Task 10: Define the parameters for the optimizer and write a loop that calls the functions `train_loop` and `test_loop` and stores the loss values in `train_history` and `test_history`:

In [None]:
optimizer = torch.optim.Adam(model.parameters(), lr=..., weight_decay=...) # TODO

epochs = ... # TODO
train_history = []
test_history = []
for t in range(epochs):
    ... # TODO
print("Done!")

Task 11: Plot the training and test loss

In [None]:
epochs = np.arange(1, len(train_history) + 1)
... # TODO

### Visualize posteriors
Finally, we can evaluate the posteriors of the trained normalizing flow based on the test dataset.
For this, we need to sample from the posterior, undo the standardization and visualize the samples in a corner plot.

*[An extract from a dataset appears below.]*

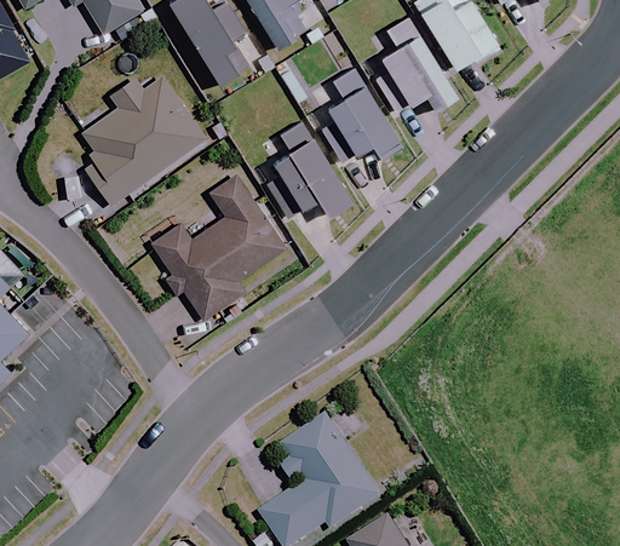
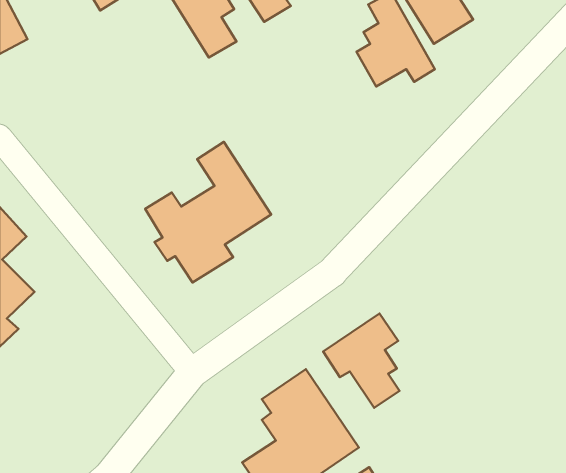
building: [321,67,404,163] -> none
building: [81,76,205,205] -> none
building: [268,120,352,219] -> none
building: none -> [323,313,399,408]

Tasl 12: Complete the lines that reverse the standardization.

In [None]:
num_posteriors = 3
num_eval_samples = 10_000

model.eval()

for n in range(num_posteriors):

    with torch.no_grad():
    
        test_x, test_y = test_dataset[n]
       
        # Sample the posterior
        test_x = test_x.expand(num_eval_samples, *test_x.shape)
        pred_samples = model.sample(1, test_x).squeeze(1).cpu().numpy()
    
        # Undo the standardization
        pred_samples = ... # TODO
        truth = ... # TODO
    
        # Plot
        corner.corner(pred_samples, truths=truth, labels=['$m_1$', '$m_2$'])
        plt.show()

### Optional Tasks:
- Visualize the distribution of masses in the training data set. What do you observe? Why is this parametrization not ideal?
- In the gravitational waves community, the two masses $m_1, m_2$ of the black holes are usually not estimated directly, but they are re-parametrized in terms of the chirp mass $\mathcal{M} = \frac{(m_1 \cdot m_2)^{3/5}}{(m_1 + m_2)^{1/5}}$ and mass ratio $q = \frac{m_2}{m_1}$. Re-define the input parameters, visualize the distribution of the training data set and re-train the flow. Does this improve training?
- The function `create_base_transform` defines a masked autoregressive flow (MAF) and a rational-quadratic spline (RQS) flow. Which flow performs better?